Ele registrou fontes primárias, incluindo o respeitado historiador Israel Gutman, que escreveu “enquanto quase 100 mil moradores do gueto morreram principalmente de fome e doenças no período até julho de 1942, um número semelhante ou maior foi salvo graças aos assistentes dedicados de defesa civil e às agências humanitárias em operação”.

“A tragédia, é claro”, disse Stone, “é que quase todas as vidas salvas por meio desses sacrifícios, disciplina e programas comunitários logo terminariam em extermínio nos campos de extermínio nazistas”.

O tifo – uma doença bacteriana disseminada por piolhos – tinha status de pandemia na Europa.
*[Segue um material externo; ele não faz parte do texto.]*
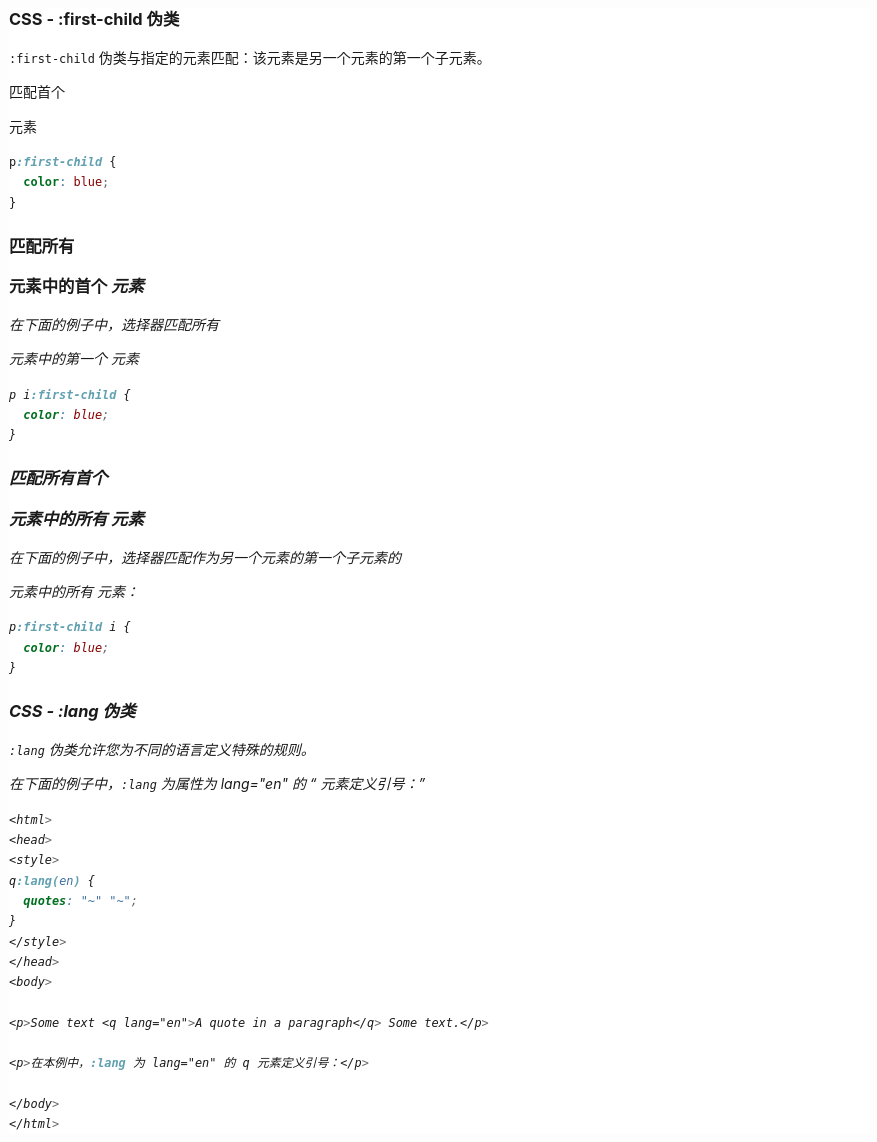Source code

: ### CSS - :first-child 伪类

`:first-child` 伪类与指定的元素匹配：该元素是另一个元素的第一个子元素。

匹配首个 <p> 元素

```css
p:first-child {
  color: blue;
}
```

### 匹配所有 <p> 元素中的首个 <i> 元素

在下面的例子中，选择器匹配所有 <p> 元素中的第一个 <i> 元素

```css
p i:first-child {
  color: blue;
}
```

### 匹配所有首个 <p> 元素中的所有 <i> 元素

在下面的例子中，选择器匹配作为另一个元素的第一个子元素的 <p> 元素中的所有 <i> 元素：

```css
p:first-child i {
  color: blue;
}
```

### CSS - :lang 伪类

`:lang` 伪类允许您为不同的语言定义特殊的规则。

在下面的例子中，`:lang` 为属性为 lang="en" 的 <q> 元素定义引号：

```css
<html>
<head>
<style>
q:lang(en) {
  quotes: "~" "~";
}
</style>
</head>
<body>

<p>Some text <q lang="en">A quote in a paragraph</q> Some text.</p>

<p>在本例中，:lang 为 lang="en" 的 q 元素定义引号：</p>

</body>
</html>
```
Embora menos contagioso, ele é mais mortal que a covid-19. As duas doenças se espalham e se comportam de maneira diferente, mas a equipe considera que ainda existem paralelos e lições a serem aprendidas.

“Hoje, mais do que nunca, a sociedade precisa entender como os danos causados ​​por um pequeno vírus ou bactéria podem criar estragos absolutos, arrastando a humanidade para o ponto terminal do mal, como testemunhado pelo Holocausto”, disse Stone.

“No entanto, como demonstraram os do Gueto de Varsóvia”, explica Artzy-Randrup, “as ações dos indivíduos de prática de higiene, distanciamento social e autoisolamento quando estão doentes podem fazer uma enorme diferença na comunidade para reduzir a disseminação.”

Envolvimento essencial

“É a cooperação e o recrutamento ativo de comunidades que vencem epidemias e pandemias, não apenas as regulamentações governamentais.”

“Apenas recentemente testemunhamos de perto como o envolvimento essencial da comunidade foi importante em conter e derrotar a disseminação mortal e horripilante de surtos de ebola nos países africanos”.

“Este estudo é um exemplo único em que métodos quantitativos e qualitativos podem ser usados ​​para revelar processos históricos ocultos na interface de doenças infecciosas e da sociedade, diretamente relevantes para a atual crise da covid-19.”

“Inquestionavelmente, existem lições valiosas para aprendermos com o passado”, disse Lehnstaedt.